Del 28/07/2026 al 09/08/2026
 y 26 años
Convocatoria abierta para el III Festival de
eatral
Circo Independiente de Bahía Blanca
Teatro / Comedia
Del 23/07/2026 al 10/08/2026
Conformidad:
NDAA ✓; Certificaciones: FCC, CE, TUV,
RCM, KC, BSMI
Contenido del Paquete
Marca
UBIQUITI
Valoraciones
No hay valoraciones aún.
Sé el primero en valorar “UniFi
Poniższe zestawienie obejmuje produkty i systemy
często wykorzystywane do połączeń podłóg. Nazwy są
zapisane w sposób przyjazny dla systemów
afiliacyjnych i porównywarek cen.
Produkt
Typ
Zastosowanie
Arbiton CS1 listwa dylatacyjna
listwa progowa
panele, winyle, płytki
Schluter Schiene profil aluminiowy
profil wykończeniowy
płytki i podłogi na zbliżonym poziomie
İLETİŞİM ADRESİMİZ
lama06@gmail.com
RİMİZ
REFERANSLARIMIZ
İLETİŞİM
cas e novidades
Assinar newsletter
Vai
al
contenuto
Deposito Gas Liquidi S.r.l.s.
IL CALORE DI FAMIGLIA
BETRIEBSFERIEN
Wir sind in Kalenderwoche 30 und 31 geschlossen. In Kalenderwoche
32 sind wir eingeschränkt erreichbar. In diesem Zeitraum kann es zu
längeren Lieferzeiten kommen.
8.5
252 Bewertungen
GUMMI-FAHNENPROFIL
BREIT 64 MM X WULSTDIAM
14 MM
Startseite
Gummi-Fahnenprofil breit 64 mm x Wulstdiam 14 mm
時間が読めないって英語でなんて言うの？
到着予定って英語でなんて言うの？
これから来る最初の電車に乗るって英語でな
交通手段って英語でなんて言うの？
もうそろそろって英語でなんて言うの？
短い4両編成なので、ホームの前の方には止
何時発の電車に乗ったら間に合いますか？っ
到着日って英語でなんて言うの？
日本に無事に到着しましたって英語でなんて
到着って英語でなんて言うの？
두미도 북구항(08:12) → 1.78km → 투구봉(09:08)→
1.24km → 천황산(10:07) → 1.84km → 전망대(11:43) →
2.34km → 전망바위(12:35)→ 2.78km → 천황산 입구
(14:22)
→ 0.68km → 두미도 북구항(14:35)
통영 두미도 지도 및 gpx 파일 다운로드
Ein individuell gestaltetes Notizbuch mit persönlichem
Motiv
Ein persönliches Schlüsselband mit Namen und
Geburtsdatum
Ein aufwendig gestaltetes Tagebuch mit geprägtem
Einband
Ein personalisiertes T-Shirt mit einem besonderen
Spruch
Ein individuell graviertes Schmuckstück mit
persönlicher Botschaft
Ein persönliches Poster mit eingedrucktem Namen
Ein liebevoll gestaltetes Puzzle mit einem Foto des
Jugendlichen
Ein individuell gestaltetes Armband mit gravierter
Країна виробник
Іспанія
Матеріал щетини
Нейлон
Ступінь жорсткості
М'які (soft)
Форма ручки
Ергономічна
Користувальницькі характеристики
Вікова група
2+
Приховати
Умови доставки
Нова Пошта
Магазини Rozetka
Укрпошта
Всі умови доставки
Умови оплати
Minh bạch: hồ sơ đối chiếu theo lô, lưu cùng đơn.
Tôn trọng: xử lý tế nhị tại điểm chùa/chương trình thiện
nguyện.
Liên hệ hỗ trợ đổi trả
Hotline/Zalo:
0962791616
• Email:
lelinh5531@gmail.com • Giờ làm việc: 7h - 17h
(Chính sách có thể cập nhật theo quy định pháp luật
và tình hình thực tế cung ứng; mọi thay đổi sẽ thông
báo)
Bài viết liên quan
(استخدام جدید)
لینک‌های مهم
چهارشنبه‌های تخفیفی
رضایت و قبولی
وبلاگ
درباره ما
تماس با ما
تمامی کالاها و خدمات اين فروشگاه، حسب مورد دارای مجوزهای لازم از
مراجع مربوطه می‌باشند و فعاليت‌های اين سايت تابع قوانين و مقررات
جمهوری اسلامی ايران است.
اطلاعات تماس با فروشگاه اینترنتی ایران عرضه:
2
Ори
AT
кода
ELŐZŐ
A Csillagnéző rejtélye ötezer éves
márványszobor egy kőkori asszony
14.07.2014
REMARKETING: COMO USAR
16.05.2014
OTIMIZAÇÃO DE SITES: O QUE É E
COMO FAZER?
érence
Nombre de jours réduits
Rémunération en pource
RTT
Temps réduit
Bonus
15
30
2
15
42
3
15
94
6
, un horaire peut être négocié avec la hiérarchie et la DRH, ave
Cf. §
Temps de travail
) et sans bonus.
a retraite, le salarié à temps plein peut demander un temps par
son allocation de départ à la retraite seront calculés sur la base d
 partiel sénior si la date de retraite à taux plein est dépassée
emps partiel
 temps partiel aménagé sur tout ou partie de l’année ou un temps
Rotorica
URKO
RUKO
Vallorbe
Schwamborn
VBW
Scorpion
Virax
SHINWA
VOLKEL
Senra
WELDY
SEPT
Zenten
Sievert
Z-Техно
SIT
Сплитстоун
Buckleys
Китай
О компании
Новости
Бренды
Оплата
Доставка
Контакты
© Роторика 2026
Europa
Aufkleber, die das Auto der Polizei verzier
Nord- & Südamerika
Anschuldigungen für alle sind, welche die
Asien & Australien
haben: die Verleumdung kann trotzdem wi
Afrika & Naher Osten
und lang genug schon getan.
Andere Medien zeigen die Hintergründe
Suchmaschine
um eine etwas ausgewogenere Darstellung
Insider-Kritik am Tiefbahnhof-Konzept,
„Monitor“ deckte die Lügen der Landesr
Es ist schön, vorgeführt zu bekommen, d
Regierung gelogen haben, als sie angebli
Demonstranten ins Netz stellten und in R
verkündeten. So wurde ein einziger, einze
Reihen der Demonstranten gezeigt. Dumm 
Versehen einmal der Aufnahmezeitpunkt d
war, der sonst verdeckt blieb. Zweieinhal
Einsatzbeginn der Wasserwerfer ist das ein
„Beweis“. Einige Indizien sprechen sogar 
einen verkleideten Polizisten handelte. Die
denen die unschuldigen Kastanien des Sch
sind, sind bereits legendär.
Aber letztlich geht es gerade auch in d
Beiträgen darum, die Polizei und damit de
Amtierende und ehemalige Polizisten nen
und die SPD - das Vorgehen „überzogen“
──────────────────────────────
- [EXERCISE PROMPT] Print the text of every item above again, line for line, keeping each character and line break the same.

- [RESPONSE BOX]
Del 28/07/2026 al 09/08/2026
 y 26 años
Convocatoria abierta para el III Festival de
eatral
Circo Independiente de Bahía Blanca
Teatro / Comedia
Del 23/07/2026 al 10/08/2026
Conformidad:
NDAA ✓; Certificaciones: FCC, CE, TUV,
RCM, KC, BSMI
Contenido del Paquete
Marca
UBIQUITI
Valoraciones
No hay valoraciones aún.
Sé el primero en valorar “UniFi
Poniższe zestawienie obejmuje produkty i systemy
często wykorzystywane do połączeń podłóg. Nazwy są
zapisane w sposób przyjazny dla systemów
afiliacyjnych i porównywarek cen.
Produkt
Typ
Zastosowanie
Arbiton CS1 listwa dylatacyjna
listwa progowa
panele, winyle, płytki
Schluter Schiene profil aluminiowy
profil wykończeniowy
płytki i podłogi na zbliżonym poziomie
İLETİŞİM ADRESİMİZ
lama06@gmail.com
RİMİZ
REFERANSLARIMIZ
İLETİŞİM
cas e novidades
Assinar newsletter
Vai
al
contenuto
Deposito Gas Liquidi S.r.l.s.
IL CALORE DI FAMIGLIA
BETRIEBSFERIEN
Wir sind in Kalenderwoche 30 und 31 geschlossen. In Kalenderwoche
32 sind wir eingeschränkt erreichbar. In diesem Zeitraum kann es zu
längeren Lieferzeiten kommen.
8.5
252 Bewertungen
GUMMI-FAHNENPROFIL
BREIT 64 MM X WULSTDIAM
14 MM
Startseite
Gummi-Fahnenprofil breit 64 mm x Wulstdiam 14 mm
時間が読めないって英語でなんて言うの？
到着予定って英語でなんて言うの？
これから来る最初の電車に乗るって英語でな
交通手段って英語でなんて言うの？
もうそろそろって英語でなんて言うの？
短い4両編成なので、ホームの前の方には止
何時発の電車に乗ったら間に合いますか？っ
到着日って英語でなんて言うの？
日本に無事に到着しましたって英語でなんて
到着って英語でなんて言うの？
두미도 북구항(08:12) → 1.78km → 투구봉(09:08)→
1.24km → 천황산(10:07) → 1.84km → 전망대(11:43) →
2.34km → 전망바위(12:35)→ 2.78km → 천황산 입구
(14:22)
→ 0.68km → 두미도 북구항(14:35)
통영 두미도 지도 및 gpx 파일 다운로드
Ein individuell gestaltetes Notizbuch mit persönlichem
Motiv
Ein persönliches Schlüsselband mit Namen und
Geburtsdatum
Ein aufwendig gestaltetes Tagebuch mit geprägtem
Einband
Ein personalisiertes T-Shirt mit einem besonderen
Spruch
Ein individuell graviertes Schmuckstück mit
persönlicher Botschaft
Ein persönliches Poster mit eingedrucktem Namen
Ein liebevoll gestaltetes Puzzle mit einem Foto des
Jugendlichen
Ein individuell gestaltetes Armband mit gravierter
Країна виробник
Іспанія
Матеріал щетини
Нейлон
Ступінь жорсткості
М'які (soft)
Форма ручки
Ергономічна
Користувальницькі характеристики
Вікова група
2+
Приховати
Умови доставки
Нова Пошта
Магазини Rozetka
Укрпошта
Всі умови доставки
Умови оплати
Minh bạch: hồ sơ đối chiếu theo lô, lưu cùng đơn.
Tôn trọng: xử lý tế nhị tại điểm chùa/chương trình thiện
nguyện.
Liên hệ hỗ trợ đổi trả
Hotline/Zalo:
0962791616
• Email:
lelinh5531@gmail.com • Giờ làm việc: 7h - 17h
(Chính sách có thể cập nhật theo quy định pháp luật
và tình hình thực tế cung ứng; mọi thay đổi sẽ thông
báo)
Bài viết liên quan
(استخدام جدید)
لینک‌های مهم
چهارشنبه‌های تخفیفی
رضایت و قبولی
وبلاگ
درباره ما
تماس با ما
تمامی کالاها و خدمات اين فروشگاه، حسب مورد دارای مجوزهای لازم از
مراجع مربوطه می‌باشند و فعاليت‌های اين سايت تابع قوانين و مقررات
جمهوری اسلامی ايران است.
اطلاعات تماس با فروشگاه اینترنتی ایران عرضه:
2
Ори
AT
кода
ELŐZŐ
A Csillagnéző rejtélye ötezer éves
márványszobor egy kőkori asszony
14.07.2014
REMARKETING: COMO USAR
16.05.2014
OTIMIZAÇÃO DE SITES: O QUE É E
COMO FAZER?
érence
Nombre de jours réduits
Rémunération en pource
RTT
Temps réduit
Bonus
15
30
2
15
42
3
15
94
6
, un horaire peut être négocié avec la hiérarchie et la DRH, ave
Cf. §
Temps de travail
) et sans bonus.
a retraite, le salarié à temps plein peut demander un temps par
son allocation de départ à la retraite seront calculés sur la base d
 partiel sénior si la date de retraite à taux plein est dépassée
emps partiel
 temps partiel aménagé sur tout ou partie de l’année ou un temps
Rotorica
URKO
RUKO
Vallorbe
Schwamborn
VBW
Scorpion
Virax
SHINWA
VOLKEL
Senra
WELDY
SEPT
Zenten
Sievert
Z-Техно
SIT
Сплитстоун
Buckleys
Китай
О компании
Новости
Бренды
Оплата
Доставка
Контакты
© Роторика 2026
Europa
Aufkleber, die das Auto der Polizei verzier
Nord- & Südamerika
Anschuldigungen für alle sind, welche die
Asien & Australien
haben: die Verleumdung kann trotzdem wi
Afrika & Naher Osten
und lang genug schon getan.
Andere Medien zeigen die Hintergründe
Suchmaschine
um eine etwas ausgewogenere Darstellung
Insider-Kritik am Tiefbahnhof-Konzept,
„Monitor“ deckte die Lügen der Landesr
Es ist schön, vorgeführt zu bekommen, d
Regierung gelogen haben, als sie angebli
Demonstranten ins Netz stellten und in R
verkündeten. So wurde ein einziger, einze
Reihen der Demonstranten gezeigt. Dumm 
Versehen einmal der Aufnahmezeitpunkt d
war, der sonst verdeckt blieb. Zweieinhal
Einsatzbeginn der Wasserwerfer ist das ein
„Beweis“. Einige Indizien sprechen sogar 
einen verkleideten Polizisten handelte. Die
denen die unschuldigen Kastanien des Sch
sind, sind bereits legendär.
Aber letztlich geht es gerade auch in d
Beiträgen darum, die Polizei und damit de
Amtierende und ehemalige Polizisten nen
und die SPD - das Vorgehen „überzogen“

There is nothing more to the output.